- AVAILABLE DATA -

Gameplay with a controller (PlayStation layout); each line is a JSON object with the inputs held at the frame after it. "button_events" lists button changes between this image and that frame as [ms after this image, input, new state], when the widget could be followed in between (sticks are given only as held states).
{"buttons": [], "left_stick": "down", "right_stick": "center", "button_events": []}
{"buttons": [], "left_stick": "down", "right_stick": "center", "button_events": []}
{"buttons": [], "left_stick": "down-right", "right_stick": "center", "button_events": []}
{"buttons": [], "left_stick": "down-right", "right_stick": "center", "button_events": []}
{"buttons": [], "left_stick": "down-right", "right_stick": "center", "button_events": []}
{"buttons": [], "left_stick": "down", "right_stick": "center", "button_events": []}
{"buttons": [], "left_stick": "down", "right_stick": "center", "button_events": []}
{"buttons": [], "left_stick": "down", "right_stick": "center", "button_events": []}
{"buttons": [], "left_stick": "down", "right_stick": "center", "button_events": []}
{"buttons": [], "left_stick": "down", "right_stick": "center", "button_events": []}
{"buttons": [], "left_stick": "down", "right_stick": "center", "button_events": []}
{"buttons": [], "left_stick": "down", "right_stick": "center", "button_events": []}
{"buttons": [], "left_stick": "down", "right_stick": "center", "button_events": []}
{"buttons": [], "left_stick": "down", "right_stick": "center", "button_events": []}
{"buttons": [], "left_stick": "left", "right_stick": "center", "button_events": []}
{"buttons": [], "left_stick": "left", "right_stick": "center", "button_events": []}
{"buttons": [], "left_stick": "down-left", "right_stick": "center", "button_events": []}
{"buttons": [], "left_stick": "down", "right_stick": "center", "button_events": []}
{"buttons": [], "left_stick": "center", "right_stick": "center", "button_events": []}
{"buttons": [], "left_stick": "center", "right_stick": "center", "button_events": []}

- WHAT IS EXPECTED -
Copy every record shown above, exactly and completely.

- EXERCISE OUTPUT -
Gameplay with a controller (PlayStation layout); each line is a JSON object with the inputs held at the frame after it. "button_events" lists button changes between this image and that frame as [ms after this image, input, new state], when the widget could be followed in between (sticks are given only as held states).
{"buttons": [], "left_stick": "down", "right_stick": "center", "button_events": []}
{"buttons": [], "left_stick": "down", "right_stick": "center", "button_events": []}
{"buttons": [], "left_stick": "down-right", "right_stick": "center", "button_events": []}
{"buttons": [], "left_stick": "down-right", "right_stick": "center", "button_events": []}
{"buttons": [], "left_stick": "down-right", "right_stick": "center", "button_events": []}
{"buttons": [], "left_stick": "down", "right_stick": "center", "button_events": []}
{"buttons": [], "left_stick": "down", "right_stick": "center", "button_events": []}
{"buttons": [], "left_stick": "down", "right_stick": "center", "button_events": []}
{"buttons": [], "left_stick": "down", "right_stick": "center", "button_events": []}
{"buttons": [], "left_stick": "down", "right_stick": "center", "button_events": []}
{"buttons": [], "left_stick": "down", "right_stick": "center", "button_events": []}
{"buttons": [], "left_stick": "down", "right_stick": "center", "button_events": []}
{"buttons": [], "left_stick": "down", "right_stick": "center", "button_events": []}
{"buttons": [], "left_stick": "down", "right_stick": "center", "button_events": []}
{"buttons": [], "left_stick": "left", "right_stick": "center", "button_events": []}
{"buttons": [], "left_stick": "left", "right_stick": "center", "button_events": []}
{"buttons": [], "left_stick": "down-left", "right_stick": "center", "button_events": []}
{"buttons": [], "left_stick": "down", "right_stick": "center", "button_events": []}
{"buttons": [], "left_stick": "center", "right_stick": "center", "button_events": []}
{"buttons": [], "left_stick": "center", "right_stick": "center", "button_events": []}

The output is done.